EXTRACT TO READ =>
By Opal Wright

Among the cryptographic missteps we see at Trail of Bits, “let’s build our own tool out of a hash function” is one of the most common. Clients have a problem along the lines of “we need to hash a bunch of different values together” or “we need a MAC” or “we need a key derivation function for passwords,” and the closest tool at hand is a hash function.

These needs are often met with what could be called “YOLO” constructions: ad-hoc functions that “solve” the instant problem in a way that’s obvious, straightforward, and usually wrong.

The fact is, these problems are harder than they seem. For us, it can be frustrating to see home-rolled solutions over and over in the products clients bring us because the problems have already been solved. So let’s discuss a few of the YOLO constructions we frequently see, what’s wrong with them, and what to do instead.

YoloMultiHash

This is the most common YOLO construction we see at Trail of Bits. Clients often use this when they have complex data structures or arrays of values and need to turn them into a Fiat-Shamir transcript.

The YOLO construction

Given a hash function H and a set of messages M̂ = {M₁,M₂,…,M_n}, select a separator string S, and compute YoloMultiHash(M̂) = H(M₁‖S‖M₂‖S‖…‖S‖M_n).

The problem

The issue we run into here is ambiguous encoding.

What happens if the messages can contain the separator S as a substring? Suppose the message M_i contains S as a substring. Split M_i into M_i = M′_i‖S‖ M′′_i and define M̃ = {M₁,…,M′_i,M′′_i,…,M_n}. Then we have YoloMultiHash(M̂) = YoloMultiHash(M̃). That’s two semantically distinct inputs that lead to the same hash value. This is akin to breaking the collision resistance requirement of a good hash function, which is a Very Bad Thing (^tm).

This is not a hypothetical issue, either: it has been used to break the security of widely used libraries.

The better options

Instead of using YoloMultiHash, use a function that’s designed for hashing multiple independent values into a single result. The most well-known example of this would be TupleHash, defined in SP800-185. Several other hash functions support or make it easy to support similar functionality; the BLAKE3 specification, for instance, describes the process for creating “stateful hash objects” that can be used this way.

Alternatively, get better at serializing your data. If you’re trying to serialize a data structure, there are great options like Protocol Buffers, CBOR, and BCS. These all produce unambiguous encodings of your data, meaning that structures with different values won’t lead to the same hash input. As a rule of thumb, if you’re feeding structured data into a hash function, it should be in a format that can be converted losslessly back into the original data structure.

(Note that, while many serialization methods will create unambiguous encodings, they don’t all necessarily produce unique encodings. For instance, JSON is largely insensitive to changes in whitespace and element ordering, so using JSON serializations produced by different libraries could lead to different hashes. Be careful!)

EXTRACTED MATERIAL =>
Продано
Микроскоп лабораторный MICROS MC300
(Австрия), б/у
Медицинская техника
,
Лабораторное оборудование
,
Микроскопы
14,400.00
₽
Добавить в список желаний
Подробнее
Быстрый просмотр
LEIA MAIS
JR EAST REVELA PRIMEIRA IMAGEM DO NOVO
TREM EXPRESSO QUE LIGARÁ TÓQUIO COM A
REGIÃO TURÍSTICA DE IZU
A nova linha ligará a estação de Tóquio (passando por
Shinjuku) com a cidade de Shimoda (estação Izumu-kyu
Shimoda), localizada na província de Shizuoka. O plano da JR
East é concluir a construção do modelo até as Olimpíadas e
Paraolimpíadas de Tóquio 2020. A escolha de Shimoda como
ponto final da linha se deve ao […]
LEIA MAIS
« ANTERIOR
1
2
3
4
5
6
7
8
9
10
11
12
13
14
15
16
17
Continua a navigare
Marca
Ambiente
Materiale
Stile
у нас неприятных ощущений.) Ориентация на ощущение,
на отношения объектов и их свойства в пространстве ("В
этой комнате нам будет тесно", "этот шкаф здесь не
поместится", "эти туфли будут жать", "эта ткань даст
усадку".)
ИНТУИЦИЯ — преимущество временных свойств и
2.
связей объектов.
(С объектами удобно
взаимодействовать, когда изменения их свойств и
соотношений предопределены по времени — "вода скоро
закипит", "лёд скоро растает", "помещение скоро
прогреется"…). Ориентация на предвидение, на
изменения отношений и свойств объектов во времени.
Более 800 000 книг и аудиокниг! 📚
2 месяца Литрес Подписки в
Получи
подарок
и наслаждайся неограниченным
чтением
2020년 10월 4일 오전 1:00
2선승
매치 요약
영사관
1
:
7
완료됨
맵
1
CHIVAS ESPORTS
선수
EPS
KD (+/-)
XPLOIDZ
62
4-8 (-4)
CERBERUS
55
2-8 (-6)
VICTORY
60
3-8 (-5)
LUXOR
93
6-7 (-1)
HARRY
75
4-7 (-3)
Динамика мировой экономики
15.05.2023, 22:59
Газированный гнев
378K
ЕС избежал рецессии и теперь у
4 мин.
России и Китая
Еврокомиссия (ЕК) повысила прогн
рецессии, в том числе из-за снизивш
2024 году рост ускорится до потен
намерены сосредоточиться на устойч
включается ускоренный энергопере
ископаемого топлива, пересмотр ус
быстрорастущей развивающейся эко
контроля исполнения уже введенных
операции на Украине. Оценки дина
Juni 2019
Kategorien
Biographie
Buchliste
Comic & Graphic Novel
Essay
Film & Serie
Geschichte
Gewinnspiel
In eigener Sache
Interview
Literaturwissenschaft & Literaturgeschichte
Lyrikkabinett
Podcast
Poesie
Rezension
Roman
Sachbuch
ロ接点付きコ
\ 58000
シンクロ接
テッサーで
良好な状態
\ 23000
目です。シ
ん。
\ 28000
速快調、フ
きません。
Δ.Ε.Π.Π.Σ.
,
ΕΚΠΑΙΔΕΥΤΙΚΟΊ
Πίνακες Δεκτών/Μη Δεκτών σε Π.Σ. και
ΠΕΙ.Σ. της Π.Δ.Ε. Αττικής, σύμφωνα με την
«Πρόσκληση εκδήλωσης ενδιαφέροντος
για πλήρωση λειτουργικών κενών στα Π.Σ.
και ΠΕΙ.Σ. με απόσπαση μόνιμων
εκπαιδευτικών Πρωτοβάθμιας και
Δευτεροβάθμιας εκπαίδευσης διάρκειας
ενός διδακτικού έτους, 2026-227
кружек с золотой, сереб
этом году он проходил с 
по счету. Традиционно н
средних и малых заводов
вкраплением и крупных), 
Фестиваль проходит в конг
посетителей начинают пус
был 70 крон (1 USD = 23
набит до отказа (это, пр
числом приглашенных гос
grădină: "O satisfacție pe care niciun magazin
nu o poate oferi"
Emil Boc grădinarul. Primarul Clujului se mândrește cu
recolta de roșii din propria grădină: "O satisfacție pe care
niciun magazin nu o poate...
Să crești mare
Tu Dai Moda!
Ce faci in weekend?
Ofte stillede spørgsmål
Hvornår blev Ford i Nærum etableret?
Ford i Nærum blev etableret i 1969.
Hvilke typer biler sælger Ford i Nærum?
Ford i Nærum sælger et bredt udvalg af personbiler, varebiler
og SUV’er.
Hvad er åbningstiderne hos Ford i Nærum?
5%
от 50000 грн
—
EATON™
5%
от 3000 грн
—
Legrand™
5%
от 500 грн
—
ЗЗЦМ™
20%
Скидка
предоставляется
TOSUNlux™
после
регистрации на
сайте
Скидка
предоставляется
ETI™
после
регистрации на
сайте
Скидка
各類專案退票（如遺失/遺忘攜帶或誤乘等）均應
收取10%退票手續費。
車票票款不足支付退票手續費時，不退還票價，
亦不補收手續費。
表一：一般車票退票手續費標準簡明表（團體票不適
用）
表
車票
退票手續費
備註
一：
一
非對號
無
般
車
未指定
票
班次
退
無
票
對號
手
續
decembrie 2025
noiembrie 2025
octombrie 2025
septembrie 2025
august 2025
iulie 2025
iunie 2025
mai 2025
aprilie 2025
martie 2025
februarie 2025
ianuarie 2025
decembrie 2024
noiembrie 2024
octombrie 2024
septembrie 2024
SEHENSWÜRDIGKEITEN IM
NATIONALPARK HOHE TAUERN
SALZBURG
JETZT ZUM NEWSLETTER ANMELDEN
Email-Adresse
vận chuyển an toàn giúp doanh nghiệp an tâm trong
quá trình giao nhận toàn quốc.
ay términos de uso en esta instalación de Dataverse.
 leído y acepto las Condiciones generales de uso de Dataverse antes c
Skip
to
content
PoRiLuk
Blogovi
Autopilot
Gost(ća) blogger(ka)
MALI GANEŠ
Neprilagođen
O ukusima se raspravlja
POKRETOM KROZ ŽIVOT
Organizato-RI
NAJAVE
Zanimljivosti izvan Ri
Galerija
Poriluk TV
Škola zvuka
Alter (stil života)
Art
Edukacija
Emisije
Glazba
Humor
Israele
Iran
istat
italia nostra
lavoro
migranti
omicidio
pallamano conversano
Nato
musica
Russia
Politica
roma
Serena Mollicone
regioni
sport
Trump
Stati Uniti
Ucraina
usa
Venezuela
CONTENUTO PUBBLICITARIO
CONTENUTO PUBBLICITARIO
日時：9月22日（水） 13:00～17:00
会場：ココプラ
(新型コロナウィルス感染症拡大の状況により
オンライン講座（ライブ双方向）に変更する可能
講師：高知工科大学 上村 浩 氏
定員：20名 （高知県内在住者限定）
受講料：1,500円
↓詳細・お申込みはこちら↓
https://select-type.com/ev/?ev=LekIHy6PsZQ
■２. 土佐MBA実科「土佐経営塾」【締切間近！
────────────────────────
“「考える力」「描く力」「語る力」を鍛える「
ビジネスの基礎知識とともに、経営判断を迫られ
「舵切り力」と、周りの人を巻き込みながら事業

INSTRUCTIONS =>
1. Please answer these from the article on hash constructions:
(a) In which document is TupleHash defined?
(b) Which serialization formats does the article name as great options for serializing a data structure?
(c) According to the article, JSON is largely insensitive to changes in what?
2. Rewrite everything in the article on hash constructions from "Instead of using" down to "original data structure.", with "ParallelHash" in place of "TupleHash".

ANSWERS TO THE PROBLEMS =>
1.
(a) SP800-185.
(b) Protocol Buffers, CBOR, and BCS.
(c) Whitespace and element ordering.

2.
Instead of using YoloMultiHash, use a function that’s designed for hashing multiple independent values into a single result. The most well-known example of this would be ParallelHash, defined in SP800-185. Several other hash functions support or make it easy to support similar functionality; the BLAKE3 specification, for instance, describes the process for creating “stateful hash objects” that can be used this way.

Alternatively, get better at serializing your data. If you’re trying to serialize a data structure, there are great options like Protocol Buffers, CBOR, and BCS. These all produce unambiguous encodings of your data, meaning that structures with different values won’t lead to the same hash input. As a rule of thumb, if you’re feeding structured data into a hash function, it should be in a format that can be converted losslessly back into the original data structure.